Зрелище было поистине прекрасным. Дым и гром всех береговых батарей смешивался воедино; массивные силуэты броненосных кораблей, стоявших уступами друг за другом, виднелись в красноватой дымке, образуя густой лес мачт, то появлявшихся, то исчезавших. «Нормандия» проходила среди этих мрачных великанов, приветствуемая криками «ура!» Прохождение сквозь строй английского флота длилось около двух часов.
Когда, часов в семь вечера, «Нормандия» прибыла в Саутгемптон, на ней были подняты флаги расцвечивания.
Один из друзей капитана Харви, г-н Расколь, директор «Курье де л'Эроп», ждал его в порту. Он удивился праздничному виду корабля.
— В честь кого это вы подняли флаги, капитан? В честь хедива?
Капитан ответил:
— В честь изгнанника.
«В честь изгнанника» означало: в честь Франции.
Мы не рассказали бы об этом факте, если бы он не был созвучен с тем величием, которое проявил капитан Харви в последние минуты своей жизни.
Эти последние минуты таковы.
Через три года после парада на Ширнесском рейде, вскоре после того, как он вручил своему июльскому пассажиру 1867 года приветственный адрес от моряков Ламанша, в ночь на 17 марта 1870 года капитан Харви совершал свой обычный рейс из Саутгемптона на Гернсей.
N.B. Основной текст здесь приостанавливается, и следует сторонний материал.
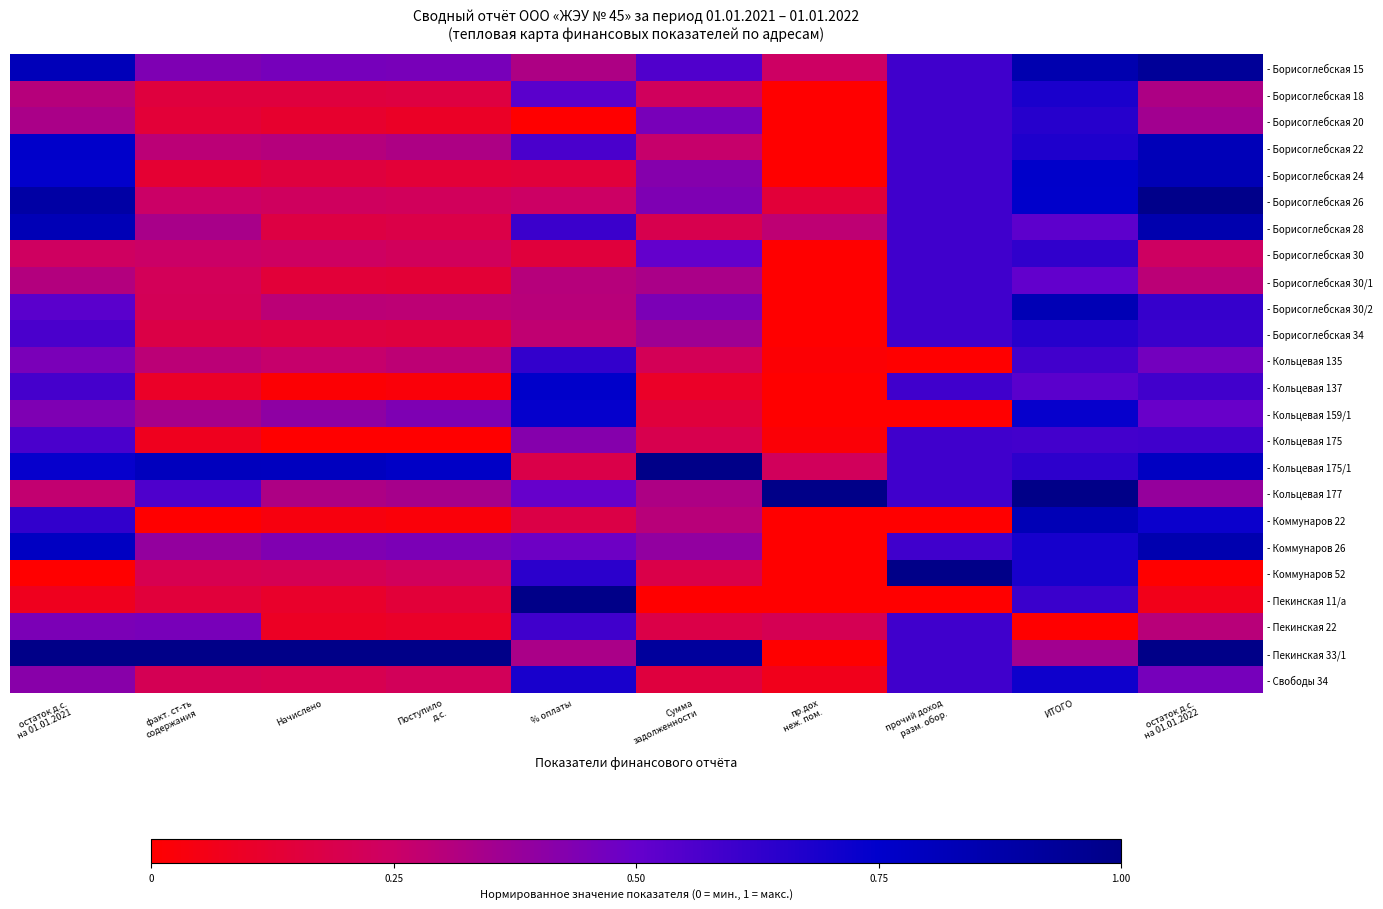

What is the maximum value shown in the chart?

1.0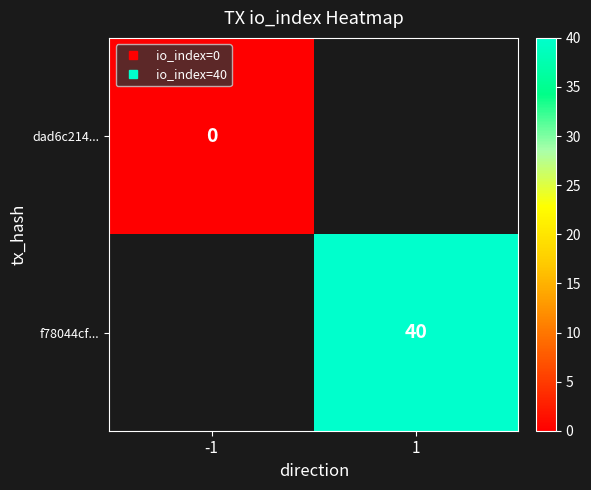

At which category does the chart reach its minimum across all series?

-1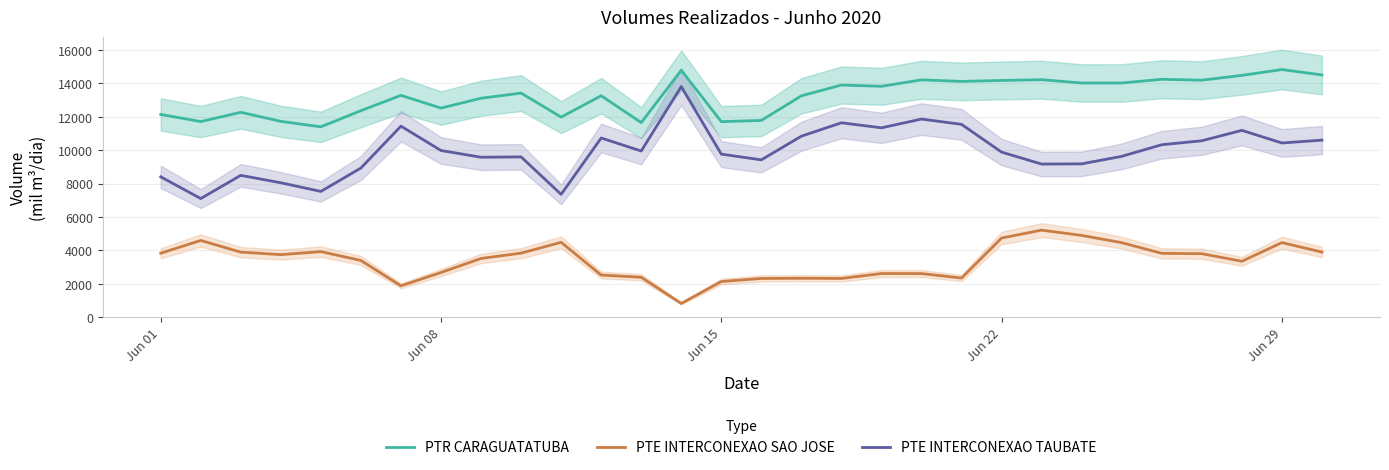

What is the minimum value for PTE INTERCONEXAO SAO JOSE?

825.5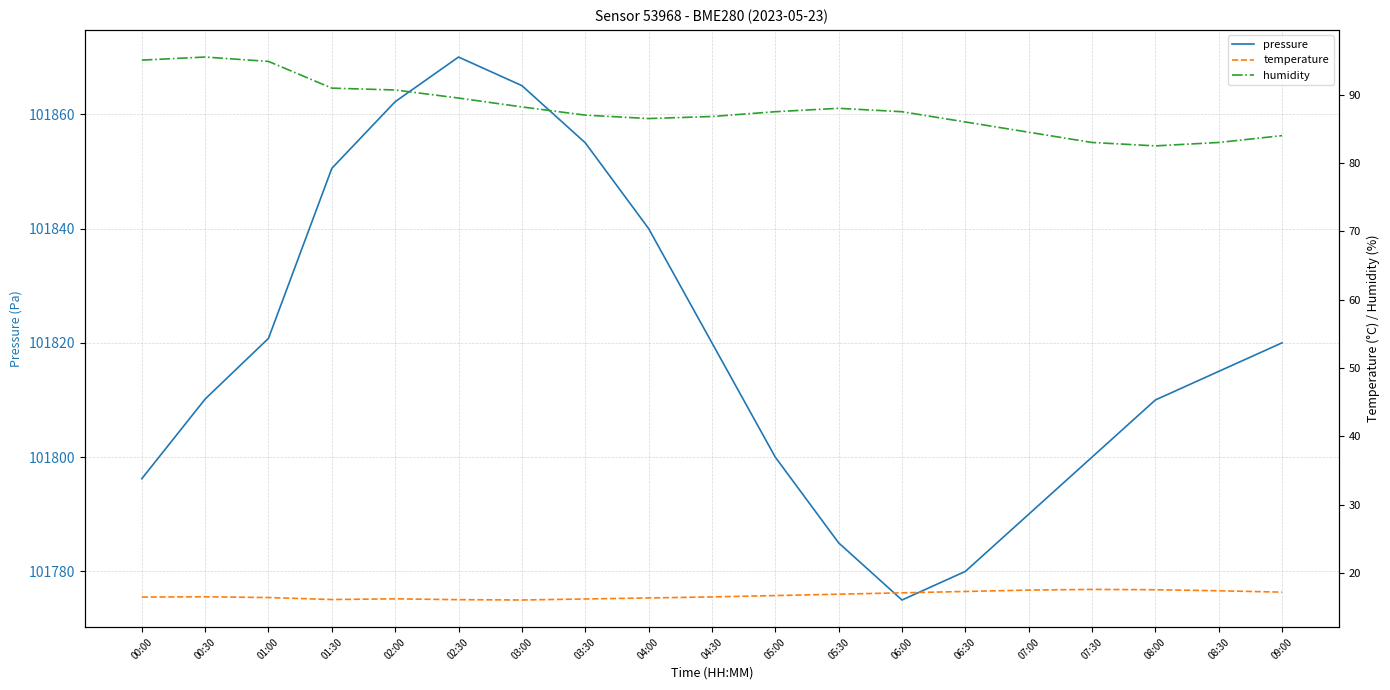

At which category does pressure reach its first local valley?

06:00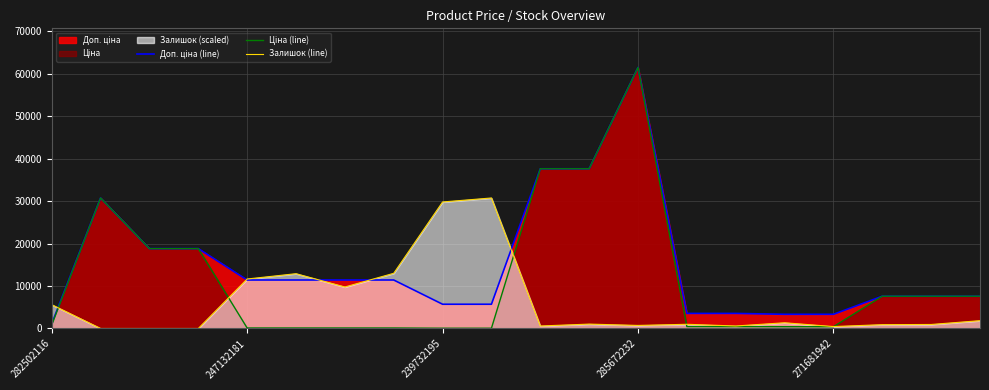

What is the maximum value shown in the chart?

61434.3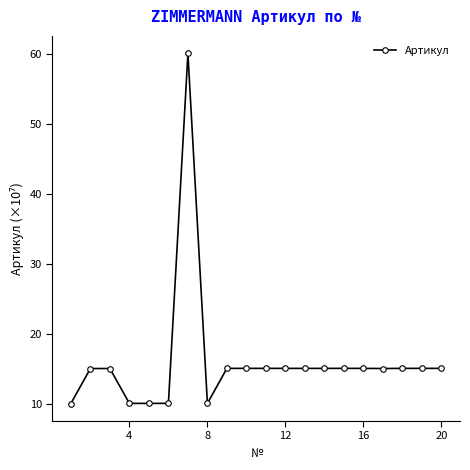

What is the sum of all values?

320.6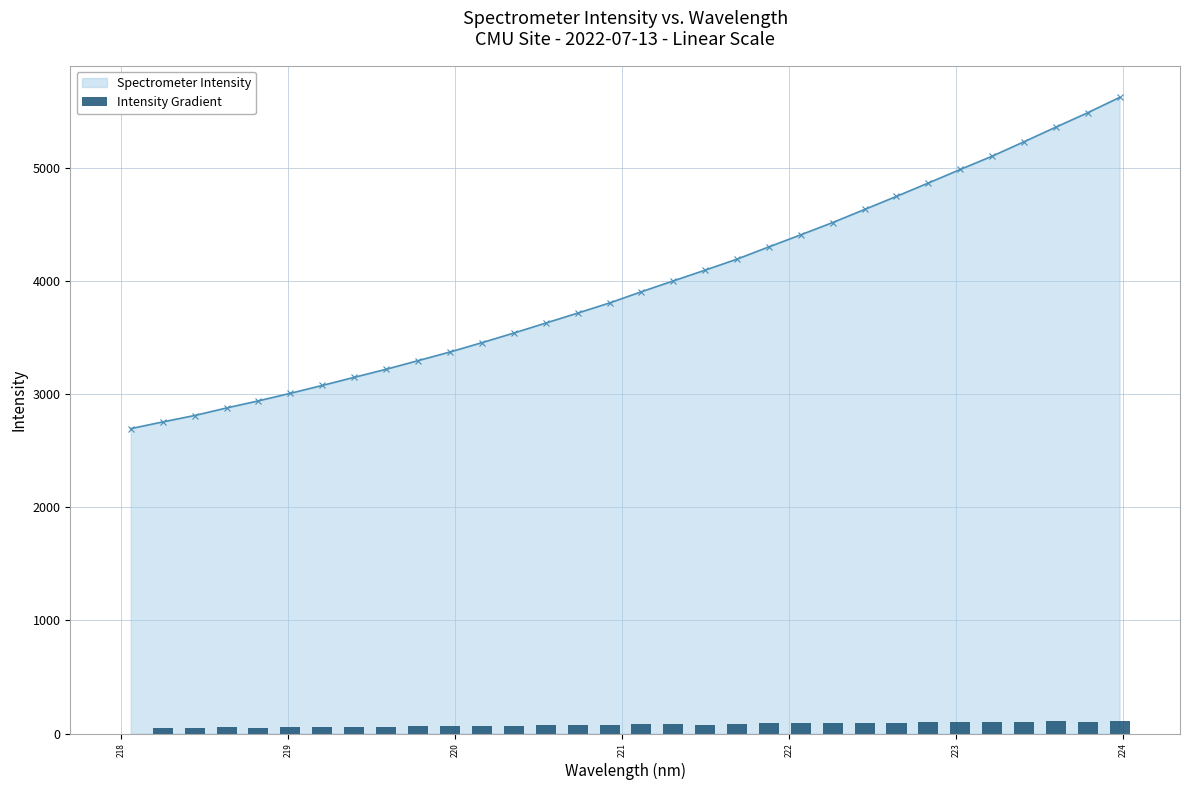

How many data points in Spectrometer Intensity are less than 3904?

16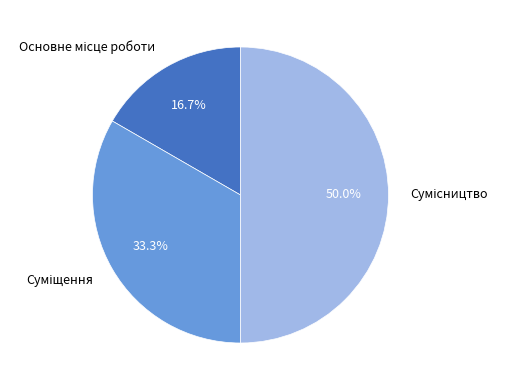

What is the largest slice in the pie chart?

Сумісництво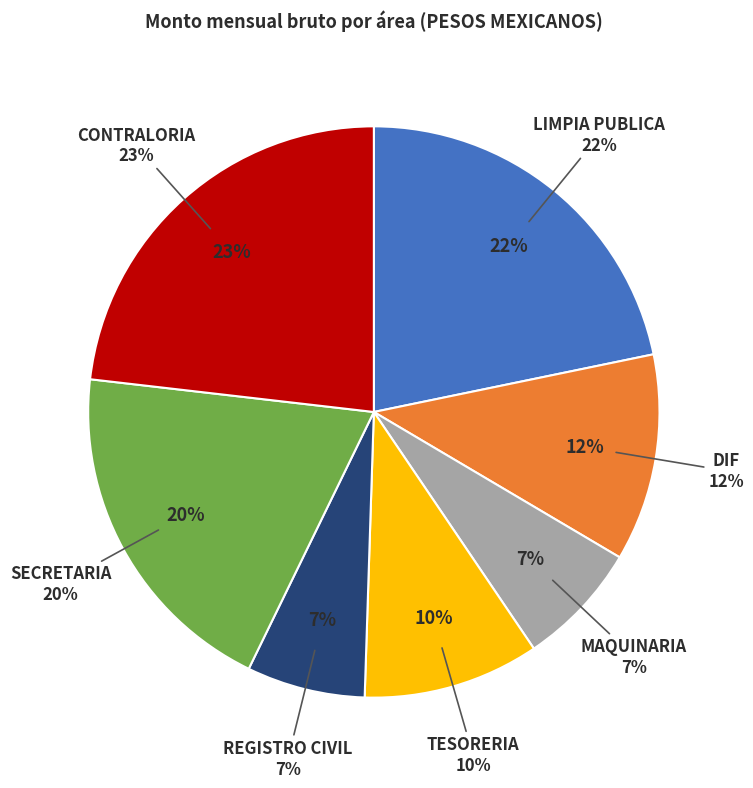

Does LIMPIA PUBLICA (32) account for over 50% of the chart?

No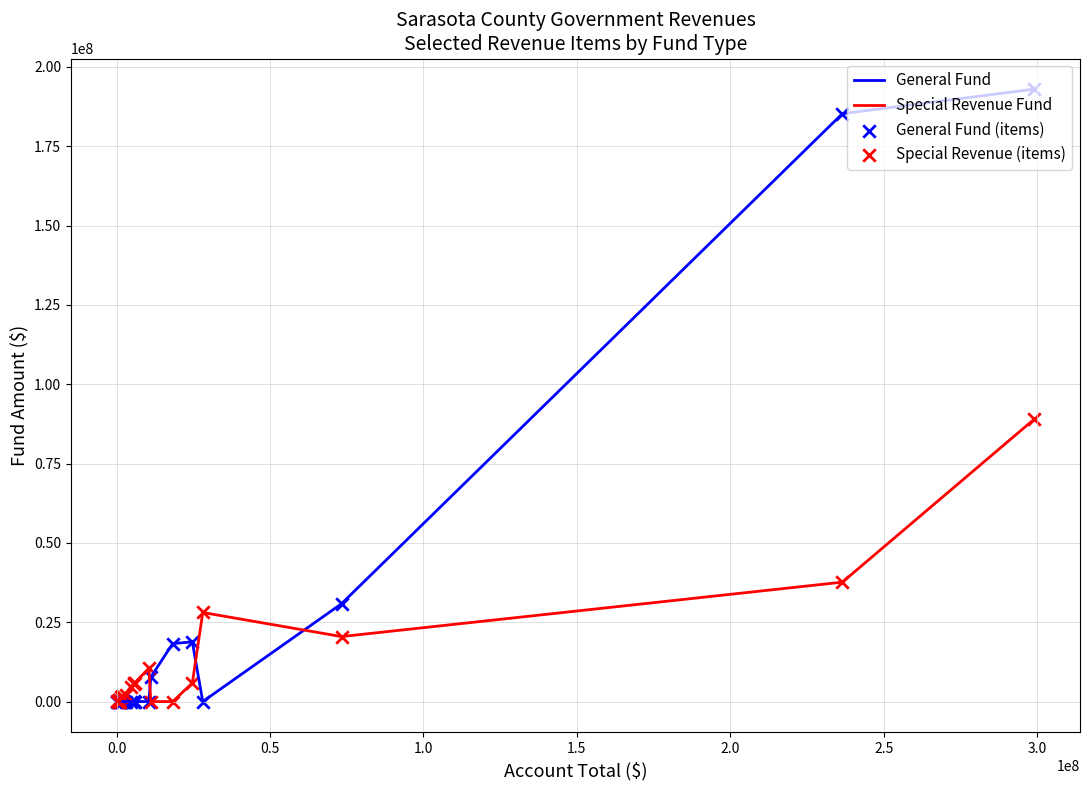

Which series has the largest range (max minus min)?

General Fund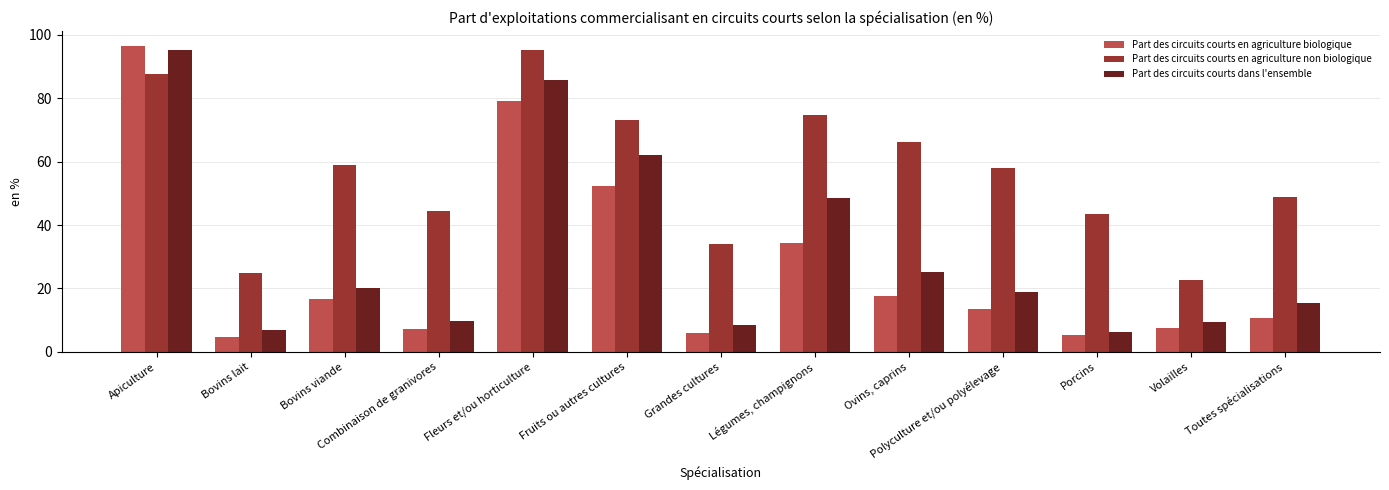

What is the difference between the Part des circuits courts dans l'ensemble values at Légumes, champignons and Toutes spécialisations?

33.2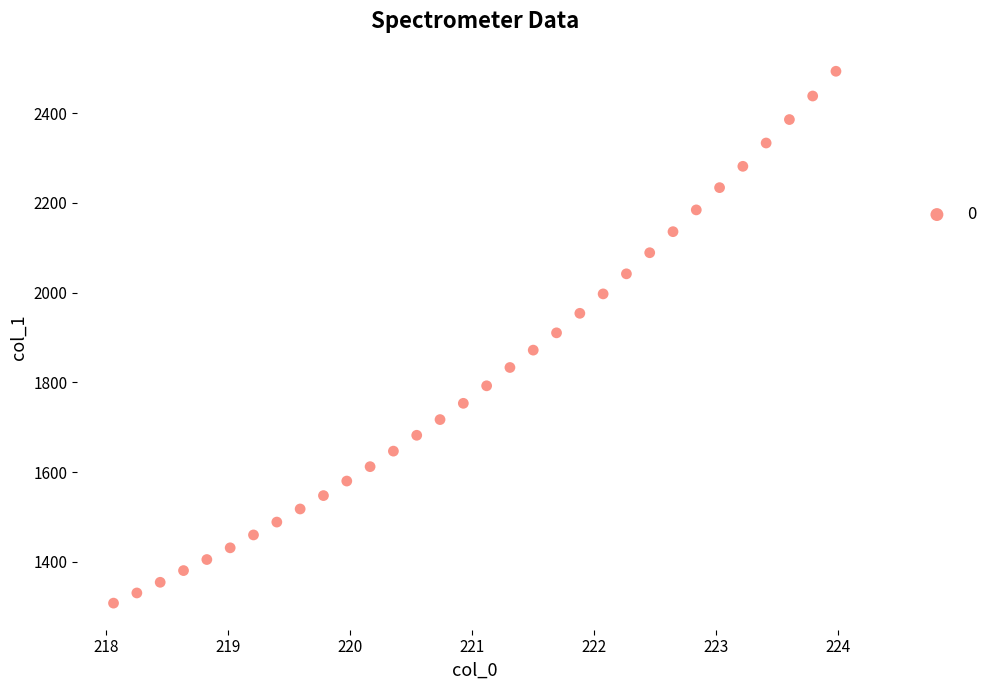

What is the range of Y values (max minus min)?

1185.7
Море окутывала мгла. Капитан стоял на мостике и маневрировал с большой осторожностью, ибо шел ночью и в тумане. Пассажиры спали.
«Нормандия» была большим судном, должно быть самым лучшим из почтовых пароходов, курсировавших по Ламаншу: шестьсот тонн водоизмещения, двести пятьдесят английских футов в длину и двадцать пять в ширину; она была «молодой», как говорят моряки: ей не было и семи лет. Она была построена в 1863 году.